On March 11, President Biden announced that the United States, along with the EU and remaining Group of 7 (G-7) countries, would suspend PNTR (formerly, “Most Favored Nation” status) with Russia. The U.S. House of Representatives has since voted overwhelmingly in favor of removing PNTR status from both Russia and Belarus. The bill now moves to the U.S. Senate for approval. If passed, Russia and Belarus will join Cuba and North Korea—the only two countries currently without PNTR status with the United States. Removal of PNTR with Russia and Belarus would mean significantly higher duty rates on numerous products imported from these countries.


  • This summary includes sanctions developments through March 20, 2022.
  • The reaction of the government of Russia is still uncertain. Among other countermeasures, Russia could freeze USD bank accounts or ban Western products/technology. Russia has already apparently severed access to various Western media platforms and threatened to nationalize the assets of Western firms that suspend operations in Russia.
  • Shipping delays should be anticipated in this region of the world.


As noted in our prior update, U.S. persons or entities with interests in, or exposure to, Russia should carefully consider risks presented by the new and emerging sanctions and export controls, especially given the rapid pace at which developments have occurred.
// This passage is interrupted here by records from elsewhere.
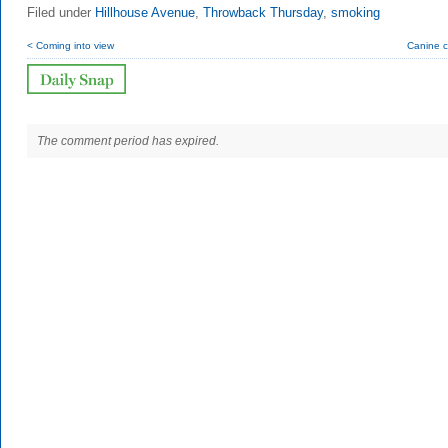
Filed under
Hillhouse Avenue
,
Throwback Thursday
,
smoking
< Coming into view
Canine c
The comment period has expired.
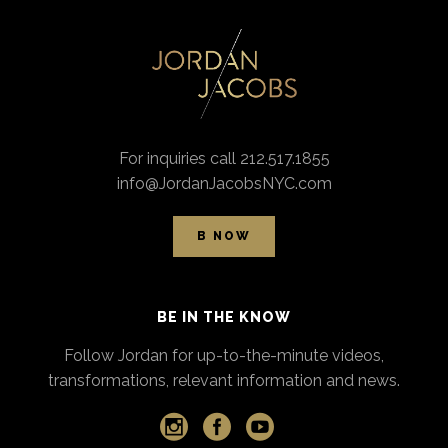
For inquiries call 212.517.1855
info@JordanJacobsNYC.com
B NOW
BE IN THE KNOW
Follow Jordan for up-to-the-minute videos,
transformations, relevant information and news.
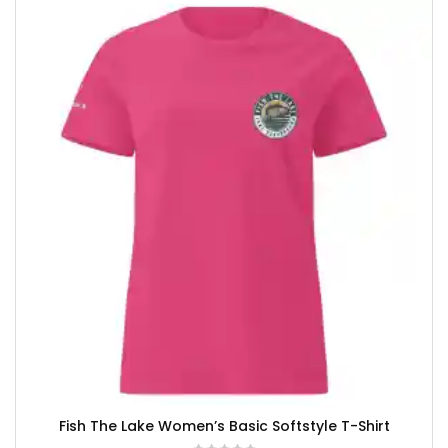
Fish The Lake Women’s Basic Softstyle T-Shirt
In particular, and at a minimum, we recommend evaluating sanctions and export control compliance programs to determine:

  • Whether counterparties are being effectively screened;
  • Whether there are operations or business relationships in any of the sanctioned separatist regions of Ukraine;
  • Whether there are certain services being provided remotely and, if so, whether the risk of sanctioned person or sanctioned region involvement is adequately addressed;
  • Whether any foreign subsidiaries and affiliates have been alerted to the Russia/Ukraine sanctions and informed of compliance obligations (e.g., examining and possibly alerting banking relationships);
  • Whether any U.S.-origin products or technology are being exported to Russia or Belarus;
  • Whether products imported from Russia may be affected by new import restrictions; and
  • Whether a company’s sanctions screening software and tools account for the red flag indicators listed in FinCEN’s recent advisories.


Continued developments are expected with regard to sanctions and export controls targeting Russia and Belarus. We will continue to closely monitor the responses by the U.S. government and its allies against Russia in the wake of Russia’s invasion into Ukraine.